L'épidémie va coûter cher au secteur aérien

Des Français s'installent dans la nuit du 30 au 31 janvier 2020 à bord d'un avion en partance pour la France depuis Wuhan, foyer de l'épidémie de coronavirus

Selon l'IATA, la croissance du trafic aérien mondial pourrait être complètement annihilée par le coronavirus si la crise devait durer

L'épidémie de Covid-19 pourrait entraîner un manque à gagner total de près de 30 milliards d'euros pour les compagnies aériennes en 2020, dont 27,8 milliards pour celles qui exercent dans la zone Asie-Pacifique, a estimé jeudi l'Association internationale du transport aérien (Iata).
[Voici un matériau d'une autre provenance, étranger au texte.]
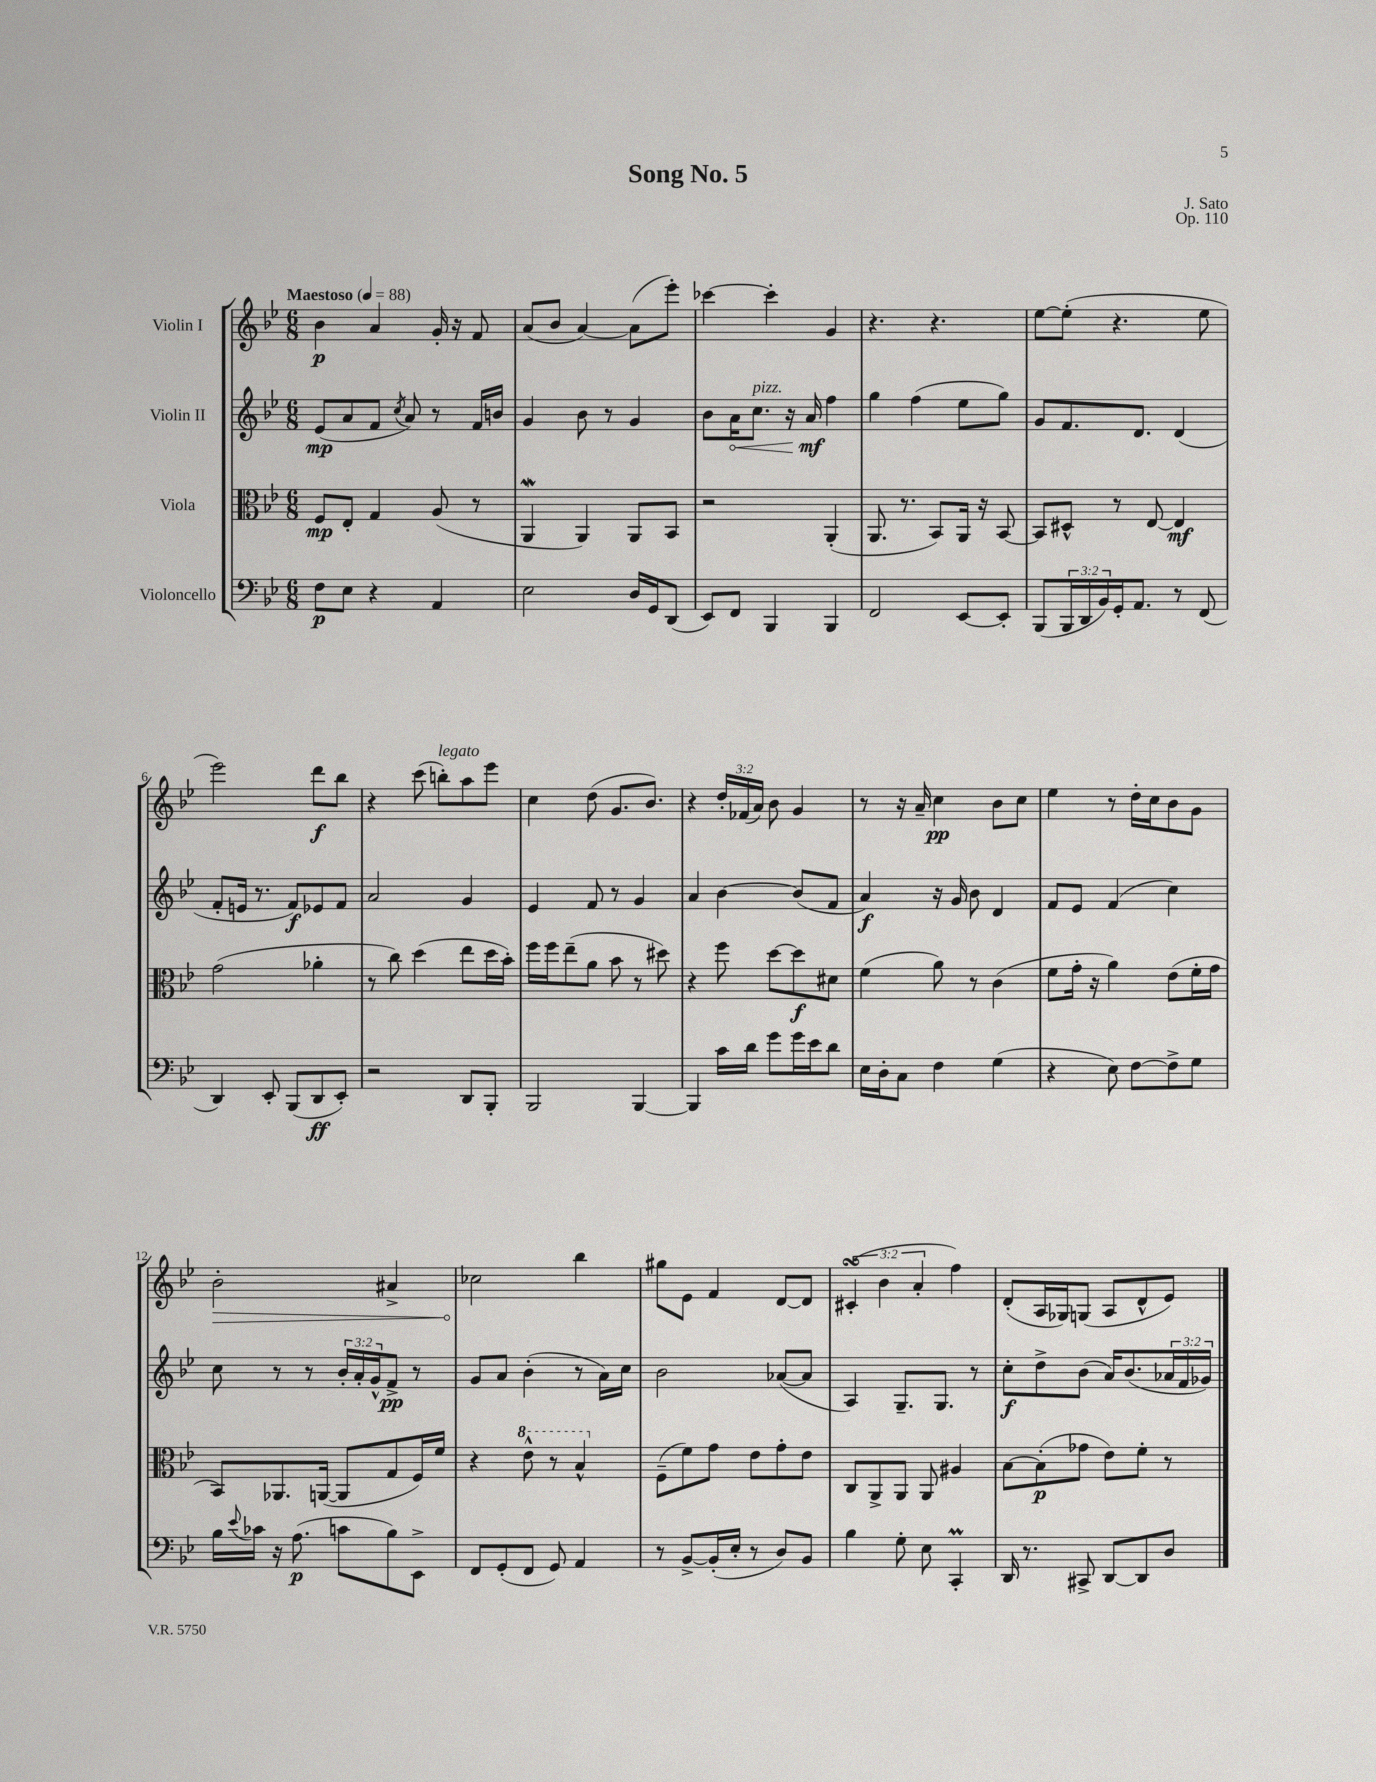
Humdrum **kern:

**kern	**kern	**kern	**kern
*staff4	*staff3	*staff2	*staff1
*clefF4	*clefC3	*clefG2	*clefG2
*k[b-e-]	*k[b-e-]	*k[b-e-]	*k[b-e-]
*M6/8	*M6/8	*M6/8	*M6/8
*MM88	*MM88	*MM88	*MM88
8F	8F	(8e-	4b-
8E-	8E-'	8a	.
4r	4G	8f	4a
.	.	8qcc	.
.	.	8a)	.
4AA	(8A	8r	16g'
.	.	.	16r
.	8r	16f	8f
.	.	16b	.
=	=	=	=
2E-	4AA	4g	(8a
.	.	.	8b-
.	4AA)	8b-	[4a)
.	.	8r	.
16D	8AA	4g	(8a]
16GG	.	.	.
(8DD	8BB-	.	8eee-')
=	=	=	=
8EE-)	2r	8b-	[4ccc-
8FF	.	16a	.
.	.	8.cc	.
4BBB-	.	.	4ccc-']
.	.	16r	.
.	.	16a	.
4BBB-	(4AA'	4ff	4g
=	=	=	=
2FF	8.AA	4gg	4.r
.	8.r	.	.
.	.	(4ff	.
.	8BB-)	.	4.r
[8EE-	16AA	8ee-	.
.	16r	.	.
8EE-']	[8BB-	8gg)	.
=	=	=	=
(8BBB-	8BB-]	8g	[8ee-
24BBB-	8D#^^	8.f	(8ee-']
24DD	.	.	.
24BB-)	.	.	.
16GG'	8r	.	4.r
8.AA	.	8.d	.
.	[8E-	.	.
8r	4E-]	(4d	.
(8FF	.	.	8ee-
=	=	=	=
4DD)	(2g	8f'	2eee-)
.	.	16e	.
.	.	8.r	.
8EE-'	.	.	.
(8BBB-	.	8f)	.
8DD	4a-'	8e-	8ddd
8EE-')	.	8f	8bb-
=	=	=	=
2r	8r	2a	4r
.	8cc)	.	.
.	(4dd	.	(8ccc
.	.	.	8bb')
8DD	8ee-	4g	8aa
8BBB-'	16dd	.	8eee-
.	16b-')	.	.
=	=	=	=
2BBB-	16ff	4e-	4cc
.	16ff	.	.
.	(8ee-~	.	.
.	8a	8f	(8dd
.	8b-	8r	8.g
[4BBB-	8r	4g	.
.	.	.	8.b-)
.	8dd#)	.	.
=	=	=	=
4BBB-]	4r	4a	4r
16c	8ff	[4b-	24dd'
.	.	.	(24f-
16d	.	.	.
.	.	.	24a)
8g	[8dd	.	8b-
16g	8dd]	(8b-]	4g
16e-	.	.	.
8d	8d#	8f	.
=	=	=	=
16E-	(4f	4a)	8r
16D'	.	.	.
8C	.	.	16r
.	.	.	16a~
4F	8a)	16r	4cc
.	.	16g	.
.	8r	8b-	.
(4G	(4c	4d	8b-
.	.	.	8cc
=	=	=	=
4r	8f	8f	4ee-
.	16g'	8e-	.
.	16r	.	.
8E-)	4a)	(4f	8r
[8F	.	.	16dd'
.	.	.	16cc
8F^]	(8e-	4cc)	8b-
8G	16f'	.	8g
.	16g	.	.
=	=	=	=
16B-	8BB-)	8cc	2b-'
8qqe-	.	.	.
16c-	.	.	.
16r	8.AA-	8r	.
(8.A	.	.	.
.	.	8r	.
.	([16AA	.	.
8c	8AA]	24b-'	.
.	.	24a'	.
.	.	24g^^	.
8B-)	8G	8f^	4a#^
8EE-^	16F)	8r	.
.	16f	.	.
=	=	=	=
8FF	4r	8g	2cc-
(8GG'	.	8a	.
8FF	8ee-^^	(4b-'	.
8GG)	8r	.	.
4AA	4b-^^	8r	4bb-
.	.	16a)	.
.	.	16cc	.
=	=	=	=
8r	(8F~	2b-	8gg#
[8BB-^	8f)	.	8e-
(16BB-']	8g	.	4f
16E-'	.	.	.
8r	8e-	.	.
8D)	8g'	([8a-	[8d
8BB-	8e-	8a-]	8d]
=	=	=	=
4B-	8C	4A)	(6c#'
.	8AA^	.	.
.	.	.	6b-
8G'	8AA	8.G~	.
.	.	.	6a'
8E-	8AA	.	.
.	.	8.G	.
4CC'	4A#	.	4ff)
.	.	8r	.
=	=	=	=
16DD	[8B-	8cc'	(8d'
8.r	.	.	.
.	(8B-']	8dd^	16A
.	.	.	16G-)
8CC#^	8g-	(8b-	(8G
[8DD	8e-)	16a)	8A
.	.	(8.b-	.
8DD]	8f'	.	8d^^
8D	8r	24a-	8e-)
.	.	24f	.
.	.	24g-)	.
==	==	==	==
*-	*-	*-	*-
En décembre dernier, l'IATA prévoyait une croissance mondiale du trafic aérien en passager-kilomètre payant (RPK) de 4,1%. "Les compagnies aériennes suivent les directives de l'Organisation mondiale de la santé et d'autres autorités de santé publique pour assurer la sécurité des passagers, le monde connecté et le virus contenu", a déclaré le PDG de l'IATA, Alexandre de Juniac, dans un communiqué.

Cette situation "aura un impact financier sur les compagnies aériennes", qui sera "sévère" pour celles qui sont "particulièrement exposées au marché chinois", ajoute M.de Juniac, selon qui les gouvernements ont un "rôle important à jouer" dans cette crise.

Mais l'association souligne également que les conséquences pourraient être plus importantes, si jamais l'épidémie s'étendait davantage dans la région Asie-Pacifique: "l'impact sur les compagnies aériennes du reste du monde serait supérieur".

Plus tôt dans la journée, Air France-KLM a déclaré s'attendre à ce que l'épidémie ait un impact négatif de 150 à 200 millions d'euros sur son résultat d'exploitation d'ici à avril prochain, en considérant que ses liaisons avec la Chine resteraient suspendues jusqu'à cette date.

"Les compagnies aériennes prennent des décisions difficiles pour réduire leur capacité et, dans certains cas, des lignes". "La baisse des coûts de carburant contribuera à compenser une partie des revenus perdus".

Le groupe a basé ses estimations sur le coronavirus ayant un "impact en forme de V sur la demande" comme cela s'est produit lors de l'épidémie de SRAS de 2003, qui a été marquée par une baisse de six mois et "une reprise tout aussi rapide".

Selon l'Iata, l'épidémie de Sras avait engendré un manque à gagner de 6 milliards de dollars pour les compagnies aériennes asiatiques.